[Stored items]
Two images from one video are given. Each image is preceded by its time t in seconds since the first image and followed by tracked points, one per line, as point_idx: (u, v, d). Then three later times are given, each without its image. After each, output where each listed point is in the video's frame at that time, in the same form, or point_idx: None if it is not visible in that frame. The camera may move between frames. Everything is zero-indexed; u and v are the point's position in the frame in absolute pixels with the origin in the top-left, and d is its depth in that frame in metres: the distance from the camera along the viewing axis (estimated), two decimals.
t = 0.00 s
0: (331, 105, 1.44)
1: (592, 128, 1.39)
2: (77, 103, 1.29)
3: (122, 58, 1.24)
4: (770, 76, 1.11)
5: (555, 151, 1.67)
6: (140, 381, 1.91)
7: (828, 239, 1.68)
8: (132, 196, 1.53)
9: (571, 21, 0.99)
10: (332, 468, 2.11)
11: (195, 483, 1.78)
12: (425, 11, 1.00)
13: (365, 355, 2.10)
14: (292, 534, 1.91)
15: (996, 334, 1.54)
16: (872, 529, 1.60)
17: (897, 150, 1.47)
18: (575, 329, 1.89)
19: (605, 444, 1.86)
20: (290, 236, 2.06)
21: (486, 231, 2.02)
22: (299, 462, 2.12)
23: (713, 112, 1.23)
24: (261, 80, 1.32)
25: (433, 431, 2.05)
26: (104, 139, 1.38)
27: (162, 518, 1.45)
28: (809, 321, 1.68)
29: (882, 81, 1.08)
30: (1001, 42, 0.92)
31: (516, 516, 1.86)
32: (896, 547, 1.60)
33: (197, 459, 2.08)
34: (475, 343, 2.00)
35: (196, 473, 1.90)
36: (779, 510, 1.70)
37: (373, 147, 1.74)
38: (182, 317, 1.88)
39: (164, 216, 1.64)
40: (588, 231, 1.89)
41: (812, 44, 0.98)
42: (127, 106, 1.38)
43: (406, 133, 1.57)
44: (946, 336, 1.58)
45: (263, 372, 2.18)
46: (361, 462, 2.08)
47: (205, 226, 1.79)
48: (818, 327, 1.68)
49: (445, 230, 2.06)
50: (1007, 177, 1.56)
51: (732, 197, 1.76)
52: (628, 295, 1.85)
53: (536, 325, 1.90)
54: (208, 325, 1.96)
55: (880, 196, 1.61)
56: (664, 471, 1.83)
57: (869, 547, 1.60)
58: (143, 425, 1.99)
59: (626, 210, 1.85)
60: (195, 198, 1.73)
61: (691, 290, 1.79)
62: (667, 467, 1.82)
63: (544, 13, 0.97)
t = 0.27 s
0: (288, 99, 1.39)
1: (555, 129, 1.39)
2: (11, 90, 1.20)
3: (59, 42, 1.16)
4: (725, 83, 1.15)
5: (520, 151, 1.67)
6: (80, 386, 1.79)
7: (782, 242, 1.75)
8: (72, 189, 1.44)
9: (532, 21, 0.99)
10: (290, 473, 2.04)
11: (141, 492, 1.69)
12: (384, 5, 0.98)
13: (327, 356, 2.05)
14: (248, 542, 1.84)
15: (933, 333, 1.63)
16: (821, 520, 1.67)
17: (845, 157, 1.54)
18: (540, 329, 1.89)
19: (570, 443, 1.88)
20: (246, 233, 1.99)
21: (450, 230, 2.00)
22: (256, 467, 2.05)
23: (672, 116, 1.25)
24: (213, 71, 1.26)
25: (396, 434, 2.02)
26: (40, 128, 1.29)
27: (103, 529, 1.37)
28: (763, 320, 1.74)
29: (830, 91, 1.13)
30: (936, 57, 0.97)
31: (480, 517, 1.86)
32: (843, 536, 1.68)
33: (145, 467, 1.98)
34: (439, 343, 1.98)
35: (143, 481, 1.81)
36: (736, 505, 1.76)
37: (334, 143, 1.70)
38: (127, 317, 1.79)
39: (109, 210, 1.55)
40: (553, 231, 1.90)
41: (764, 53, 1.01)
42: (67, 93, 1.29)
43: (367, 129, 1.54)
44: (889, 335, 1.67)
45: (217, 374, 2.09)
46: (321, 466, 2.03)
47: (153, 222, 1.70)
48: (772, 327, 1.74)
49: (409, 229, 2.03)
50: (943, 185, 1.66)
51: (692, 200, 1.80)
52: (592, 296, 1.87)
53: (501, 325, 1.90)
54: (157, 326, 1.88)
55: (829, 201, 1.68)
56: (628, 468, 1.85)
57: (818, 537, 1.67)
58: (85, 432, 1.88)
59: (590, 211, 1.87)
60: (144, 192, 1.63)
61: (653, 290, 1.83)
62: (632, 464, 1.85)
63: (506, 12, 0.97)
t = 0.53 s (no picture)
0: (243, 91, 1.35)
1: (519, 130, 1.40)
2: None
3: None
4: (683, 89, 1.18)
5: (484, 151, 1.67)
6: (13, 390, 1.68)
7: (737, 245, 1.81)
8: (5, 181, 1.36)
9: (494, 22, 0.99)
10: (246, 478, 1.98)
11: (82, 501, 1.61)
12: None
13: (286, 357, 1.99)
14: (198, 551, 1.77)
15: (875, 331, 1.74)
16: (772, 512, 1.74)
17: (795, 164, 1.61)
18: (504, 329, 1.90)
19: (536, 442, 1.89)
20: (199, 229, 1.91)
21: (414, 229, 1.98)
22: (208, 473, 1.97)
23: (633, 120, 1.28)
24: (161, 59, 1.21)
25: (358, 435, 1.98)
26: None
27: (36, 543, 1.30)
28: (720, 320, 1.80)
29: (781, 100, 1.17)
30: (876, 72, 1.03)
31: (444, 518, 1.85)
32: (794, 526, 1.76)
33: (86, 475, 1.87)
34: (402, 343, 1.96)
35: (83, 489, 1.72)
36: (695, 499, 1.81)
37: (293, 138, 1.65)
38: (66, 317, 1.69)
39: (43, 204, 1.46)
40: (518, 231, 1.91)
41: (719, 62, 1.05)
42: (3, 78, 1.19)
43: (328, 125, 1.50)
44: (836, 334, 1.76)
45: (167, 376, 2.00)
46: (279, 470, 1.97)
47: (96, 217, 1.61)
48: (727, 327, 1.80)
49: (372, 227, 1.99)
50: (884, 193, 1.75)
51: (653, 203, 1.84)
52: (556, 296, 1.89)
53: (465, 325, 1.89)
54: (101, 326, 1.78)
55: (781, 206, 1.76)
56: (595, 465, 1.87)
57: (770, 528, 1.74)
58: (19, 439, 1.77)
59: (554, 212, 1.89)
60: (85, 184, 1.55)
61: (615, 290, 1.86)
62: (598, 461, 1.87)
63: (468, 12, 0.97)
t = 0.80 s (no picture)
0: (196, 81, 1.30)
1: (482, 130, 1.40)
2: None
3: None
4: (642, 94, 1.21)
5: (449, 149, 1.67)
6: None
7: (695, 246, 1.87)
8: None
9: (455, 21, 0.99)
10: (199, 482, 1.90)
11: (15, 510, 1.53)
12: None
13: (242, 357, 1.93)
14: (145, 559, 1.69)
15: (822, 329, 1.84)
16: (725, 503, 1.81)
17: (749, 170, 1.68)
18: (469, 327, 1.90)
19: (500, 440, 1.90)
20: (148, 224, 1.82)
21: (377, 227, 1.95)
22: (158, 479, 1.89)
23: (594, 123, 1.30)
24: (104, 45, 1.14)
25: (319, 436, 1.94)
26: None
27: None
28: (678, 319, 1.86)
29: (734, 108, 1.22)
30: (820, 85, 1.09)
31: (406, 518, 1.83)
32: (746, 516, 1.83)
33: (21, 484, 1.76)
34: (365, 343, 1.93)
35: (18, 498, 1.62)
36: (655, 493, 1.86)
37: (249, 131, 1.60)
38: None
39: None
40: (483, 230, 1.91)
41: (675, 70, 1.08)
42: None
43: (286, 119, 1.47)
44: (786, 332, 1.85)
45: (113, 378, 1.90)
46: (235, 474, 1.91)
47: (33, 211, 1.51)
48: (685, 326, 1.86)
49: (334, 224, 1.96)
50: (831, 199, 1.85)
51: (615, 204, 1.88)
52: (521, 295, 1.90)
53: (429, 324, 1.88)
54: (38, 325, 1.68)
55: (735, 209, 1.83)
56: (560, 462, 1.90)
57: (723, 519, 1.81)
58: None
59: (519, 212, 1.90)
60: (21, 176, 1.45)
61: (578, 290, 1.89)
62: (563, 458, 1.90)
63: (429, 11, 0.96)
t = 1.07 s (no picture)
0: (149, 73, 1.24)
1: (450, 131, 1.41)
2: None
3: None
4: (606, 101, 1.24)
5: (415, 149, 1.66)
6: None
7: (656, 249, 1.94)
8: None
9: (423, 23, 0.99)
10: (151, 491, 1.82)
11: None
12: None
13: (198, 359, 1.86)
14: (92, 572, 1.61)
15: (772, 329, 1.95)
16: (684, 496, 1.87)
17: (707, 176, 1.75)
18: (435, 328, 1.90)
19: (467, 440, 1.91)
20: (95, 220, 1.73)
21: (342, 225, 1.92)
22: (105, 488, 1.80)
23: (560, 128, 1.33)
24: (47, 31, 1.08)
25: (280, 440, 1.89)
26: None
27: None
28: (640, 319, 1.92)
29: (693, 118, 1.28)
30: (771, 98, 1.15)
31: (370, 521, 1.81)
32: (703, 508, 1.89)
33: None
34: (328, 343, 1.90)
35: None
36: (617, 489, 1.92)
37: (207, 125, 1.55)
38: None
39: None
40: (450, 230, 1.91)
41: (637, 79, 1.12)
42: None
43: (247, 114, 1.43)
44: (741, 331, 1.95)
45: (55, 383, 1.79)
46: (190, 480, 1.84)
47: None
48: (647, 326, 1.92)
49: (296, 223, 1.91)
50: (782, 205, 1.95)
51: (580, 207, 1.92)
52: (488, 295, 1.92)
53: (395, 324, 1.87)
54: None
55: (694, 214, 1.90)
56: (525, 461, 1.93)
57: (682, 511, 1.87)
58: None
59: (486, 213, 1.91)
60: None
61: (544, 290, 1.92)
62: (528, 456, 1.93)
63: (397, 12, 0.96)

* _YOUR INSTRUCTIONS_
Please return only the lines above, starting at the line that has "9: (532, 21, 0.99)" and ending at the line that has "51: (692, 200, 1.80)", keeping both and leaving each one unchanged.

* _TASK ANSWER_
9: (532, 21, 0.99)
10: (290, 473, 2.04)
11: (141, 492, 1.69)
12: (384, 5, 0.98)
13: (327, 356, 2.05)
14: (248, 542, 1.84)
15: (933, 333, 1.63)
16: (821, 520, 1.67)
17: (845, 157, 1.54)
18: (540, 329, 1.89)
19: (570, 443, 1.88)
20: (246, 233, 1.99)
21: (450, 230, 2.00)
22: (256, 467, 2.05)
23: (672, 116, 1.25)
24: (213, 71, 1.26)
25: (396, 434, 2.02)
26: (40, 128, 1.29)
27: (103, 529, 1.37)
28: (763, 320, 1.74)
29: (830, 91, 1.13)
30: (936, 57, 0.97)
31: (480, 517, 1.86)
32: (843, 536, 1.68)
33: (145, 467, 1.98)
34: (439, 343, 1.98)
35: (143, 481, 1.81)
36: (736, 505, 1.76)
37: (334, 143, 1.70)
38: (127, 317, 1.79)
39: (109, 210, 1.55)
40: (553, 231, 1.90)
41: (764, 53, 1.01)
42: (67, 93, 1.29)
43: (367, 129, 1.54)
44: (889, 335, 1.67)
45: (217, 374, 2.09)
46: (321, 466, 2.03)
47: (153, 222, 1.70)
48: (772, 327, 1.74)
49: (409, 229, 2.03)
50: (943, 185, 1.66)
51: (692, 200, 1.80)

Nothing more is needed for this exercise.